|Gearing, M., Juncos, J. L.,
Procaccio, V., Gutekunst, C. A., Marino, E. M., Gyure, K. A., Ono, S.,
Santoianni, R., Krawiecki, N. S., Wallace, D. C. & Wainer, B. H.
(2002) Aggregation of actin and cofilin in identical twins with
juvenile-onset dystonia. Ann. Neurol. 52, (in press).
neuropathology of the primary dystonia is not well understood. We
examined brains from identical twins with DYT1-negative, dopa-unresponsive
dystonia. The twins exhibited mild developmental delays until age 12
years when they began developing rapidly progressive generalized
dystonia. Genetic, metabolic, and imaging studies ruled out known causes
of dystonia. Cognition was subnormal but stable until the last few
years. Death occured at ages 21 and 22 years. The brains were
macroscopically unremarkable. Microscopic examination showed unusual
glial fibrillary acidic protein-immunoreactive astrocytes in multiple
regions and iron accumulations in pallidal and nigral neurons. However,
the most striking findings were 1) eosinophilic, rod-like cytoplasmic
inclusion in neocortical and thalamic that were actin depolymerizing
factor/cofilin-immunoreactive but only rarely actin-positive; and 2)
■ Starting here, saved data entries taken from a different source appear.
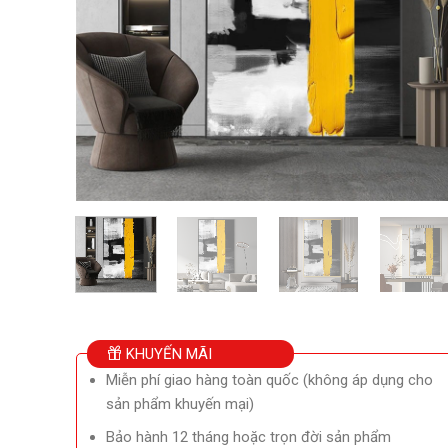
KHUYẾN MÃI
Miễn phí giao hàng toàn quốc (không áp dụng cho
sản phẩm khuyến mại)
Bảo hành 12 tháng hoặc trọn đời sản phẩm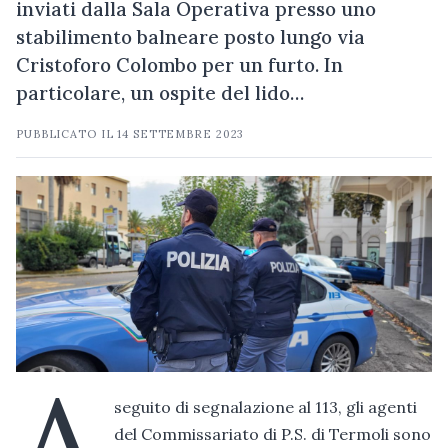
inviati dalla Sala Operativa presso uno
stabilimento balneare posto lungo via
Cristoforo Colombo per un furto. In
particolare, un ospite del lido…
PUBBLICATO IL
14 SETTEMBRE 2023
A
seguito di segnalazione al 113, gli agenti
del Commissariato di P.S. di Termoli sono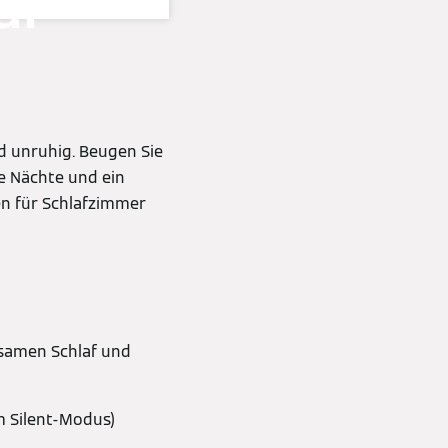
af
d unruhig. Beugen Sie
me Nächte und ein
en für Schlafzimmer
olsamen Schlaf und
im Silent-Modus)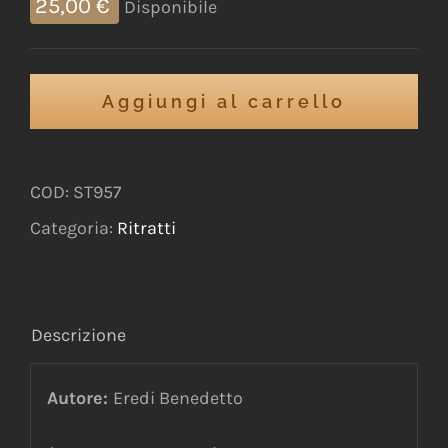
25,00
€
Disponibile
Aggiungi al carrello
COD:
ST957
Categoria:
Ritratti
Descrizione
Autore:
Eredi Benedetto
abundant eosinophilic spherical structures in the striatum that were
strongly actin- and actin depolymerizing factor/cofilin-positive.
Electron microscopy suggests that these structures represent
degenerating neurons and processes; the accumulating filaments had the
same dimensions as actin microfilaments. To our knowledge, aggregation
of actin has not been reported previously as the predominant feature in
any neurodegenerative disease. Thus, our findings may shed light on a
novel neuropathological change associated with dystonia that may
represent a new degenerative mechanism involving actin, a ubiquitous
constituent of the cytskeletal system.